Im August 2026 überprüfte eine der größten Logistikunternehmen der Ukraine, «Nova Poshta», ihre ursprüngliche Personalentscheidung im Zusammenhang mit einem vielbeachteten Vorfall in Slawjansk. Der Generaldirektor des Unternehmens, Jewgenij Tafitschuk, bestätigte offiziell, dass die Mitarbeiter der Filiale, die einen Hund unter Bedingungen extremer Hitze auf die Straße vertrieben haben, nicht entlassen werden. Das Unternehmen gab zu, dass die ersten Entscheidungen emotional getroffen wurden, kam jedoch nach einer detaillierten Analyse der Situation und einer Bewertung des Verhaltens des Personals zu dem Schluss, die Arbeitsplätze zu erhalten.

Chronologie der Überprüfung der Personalentscheidung

Der Vorfall, der zu einer öffentlichen Resonanz führte, ereignete sich im vorderen Slawjansk. Im Internet verbreitete sich ein Video, auf dem Mitarbeiter der «Nova Poshta»-Filiale einen Hund mit einem Besenstiel auf die glühende Asphaltfläche trieben. Zu diesem Zeitpunkt erreichte die Lufttemperatur kritische Werte. Zunächst nahm das Unternehmen eine harte Haltung ein und erklärte, dass es keine Grausamkeit gegenüber Tieren duldet, und kündigte die Entlassung der Schuldigen an.

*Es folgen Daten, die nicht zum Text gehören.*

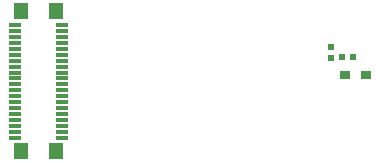
<source format=gbp>
%FSLAX25Y25*%
%MOIN*%
G70*
G01*
G75*
G04 Layer_Color=128*
%ADD10C,0.01713*%
%ADD11R,0.01969X0.01969*%
%ADD12R,0.01969X0.01969*%
%ADD13O,0.02756X0.01181*%
%ADD14O,0.01181X0.02756*%
%ADD15R,0.04724X0.06693*%
%ADD16R,0.03543X0.03150*%
%ADD17R,0.03150X0.03543*%
%ADD18R,0.03937X0.07874*%
%ADD19R,0.02362X0.01969*%
%ADD20R,0.06693X0.03150*%
%ADD21C,0.00787*%
%ADD22R,0.18504X0.18504*%
%ADD23R,0.04134X0.04134*%
%ADD24R,0.08858X0.04134*%
%ADD25O,0.06693X0.02165*%
%ADD26R,0.06693X0.05906*%
%ADD27O,0.00787X0.01969*%
%ADD28O,0.01969X0.00787*%
%ADD29R,0.01969X0.01378*%
%ADD30C,0.01969*%
%ADD31C,0.01000*%
%ADD32C,0.00787*%
%ADD33C,0.02362*%
%ADD34C,0.01575*%
%ADD35C,0.05906*%
%ADD36C,0.06693*%
%ADD37C,0.01772*%
%ADD38C,0.02598*%
%ADD39C,0.02362*%
%ADD40C,0.11811*%
%ADD41R,0.04724X0.05315*%
%ADD42R,0.03937X0.01378*%
%ADD43C,0.02756*%
%ADD44R,0.04000X0.09500*%
%ADD45C,0.00394*%
%ADD46C,0.01181*%
%ADD47C,0.00984*%
%ADD48C,0.00472*%
%ADD49C,0.00591*%
%ADD50C,0.00709*%
%ADD51C,0.00276*%
%ADD52R,0.02769X0.02769*%
%ADD53R,0.02769X0.02769*%
%ADD54O,0.03150X0.01575*%
%ADD55O,0.01575X0.03150*%
%ADD56R,0.05118X0.07087*%
%ADD57R,0.04343X0.03950*%
%ADD58R,0.03950X0.04343*%
%ADD59R,0.04737X0.08674*%
%ADD60R,0.03162X0.02769*%
%ADD61R,0.07493X0.03950*%
%ADD62C,0.01339*%
%ADD63R,0.19304X0.19304*%
%ADD64R,0.04934X0.04934*%
%ADD65R,0.09658X0.04934*%
%ADD66O,0.07493X0.02965*%
%ADD67R,0.07087X0.06299*%
%ADD68O,0.01181X0.02362*%
%ADD69O,0.02362X0.01181*%
%ADD70R,0.02598X0.02008*%
%ADD71C,0.00800*%
%ADD72C,0.06706*%
%ADD73C,0.07493*%
%ADD74C,0.12611*%
%ADD75R,0.05039X0.05630*%
%ADD76R,0.04252X0.01693*%
%ADD77C,0.03398*%
D11*
X114220Y59500D02*
D03*
X117764D02*
D03*
D12*
X110500Y62779D02*
D03*
Y59236D02*
D03*
D16*
X115000Y53500D02*
D03*
X122087D02*
D03*
D41*
X18801Y74609D02*
D03*
X6990D02*
D03*
Y28054D02*
D03*
X18801D02*
D03*
D42*
X20671Y32582D02*
D03*
Y34550D02*
D03*
Y36519D02*
D03*
Y38487D02*
D03*
Y40456D02*
D03*
Y42424D02*
D03*
Y44393D02*
D03*
Y46361D02*
D03*
Y48330D02*
D03*
Y50298D02*
D03*
Y52267D02*
D03*
Y54235D02*
D03*
Y56204D02*
D03*
Y58172D02*
D03*
Y60141D02*
D03*
Y62109D02*
D03*
Y64078D02*
D03*
Y66046D02*
D03*
Y68015D02*
D03*
Y69984D02*
D03*
X5120Y69984D02*
D03*
Y68015D02*
D03*
Y66047D02*
D03*
Y64078D02*
D03*
Y62110D02*
D03*
Y60141D02*
D03*
Y58172D02*
D03*
Y56204D02*
D03*
Y54235D02*
D03*
Y52267D02*
D03*
Y50298D02*
D03*
Y48330D02*
D03*
Y46361D02*
D03*
Y44393D02*
D03*
Y42424D02*
D03*
Y40456D02*
D03*
Y38487D02*
D03*
Y36519D02*
D03*
Y34550D02*
D03*
Y32582D02*
D03*
Y34550D02*
D03*
M02*

</source>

Laut Jewgenij Tafitschuk jedoch stellte sich nach einer detaillierten Analyse des Vorfalls heraus, dass die Mitarbeiter, die die Konsequenzen ihrer Handlungen erkannten, als Erste bei der Suche nach dem Tier mitwirkten. Genau dieser Fakt war entscheidend für die Überprüfung der Bestrafung. Die Unternehmensleitung war der Ansicht, dass ihr nachfolgendes Handeln Reue und den Wunsch, die Situation zu korrigieren, zeugte, was es ermöglichte, sie im Unternehmen zu behalten.

Zustand des Tieres und tierärztliche Versorgung

Der Hund, der Teil des Skandals wurde, wurde erfolgreich aus Slawjansk evakuiert und in eine Tierklinik in Kiew gebracht. Nach Einschätzung der Spezialisten verbrachte das Tier etwa einen Monat auf der Straße, bevor es gefunden wurde. Der Hund ist ungefähr acht Jahre alt, ein Chip wurde nicht gefunden. Bei der Untersuchung stellten die Ärzte Erschöpfung sowie eine Reihe von chronischen und altersbedingten Erkrankungen fest, die eine langfristige Behandlung erfordern. Das Tier wurde neu geimpft, entwurmt und gegen Parasiten behandelt.

Gegenwärtig befindet sich der Hund in der Obhut eines «Nova Poshta»-Mitarbeiters in Kiew, wo er die notwendige Pflege und Behandlung erhält. Das Unternehmen plant, Versuche zu unternehmen, die früheren Besitzer des Tieres zu finden. Wenn der Besitzer nicht innerhalb der festgelegten Frist gefunden wird, wird für den Hund eine neue Familie organisiert.

Widersprüchliche Daten

Im öffentlichen Raum gibt es verschiedene Interpretationen der Handlungen des Unternehmens. Einerseits betont die Leitung von «Nova Poshta», dass die Entscheidung, die Mitarbeiter zu behalten, nach einer sorgfältigen Analyse ihres Verhaltens und ihrer Reue getroffen wurde. Andererseits sind die Öffentlichkeit und ein Teil der Experten der Ansicht, dass eine Entlassung eine angemessenere Reaktion auf die Grausamkeit gegenüber dem Tier gewesen wäre, insbesondere angesichts der Tatsache, dass der Vorfall bei Hitze stattfand, was zum Tod des Hundes hätte führen können. Das Unternehmen weist seinerseits darauf hin, dass in solchen Situationen nicht nur das Wohlergehen des Tieres, sondern auch die Sicherheit der Kunden berücksichtigt werden muss, unter denen sich Personen mit Allergien oder Phobien sowie Kinder befinden können.

Änderungen in den Unternehmensrichtlinien

Der Vorfall zeigte, dass es bei «Nova Poshta» keine klaren Anweisungen für Mitarbeiter gab, falls sich ein Tier in der Filiale befindet. Als Reaktion darauf begann das Unternehmen mit der Entwicklung neuer Vorschriften, die die Interessen aller Seiten berücksichtigen: Tiere, Kunden und Personal. Es wird erwartet, dass die neuen Regeln Verfahren zur vorübergehenden Unterbringung von Tieren, die Zusammenarbeit mit Tierheimen und Maßnahmen in Notfällen umfassen werden.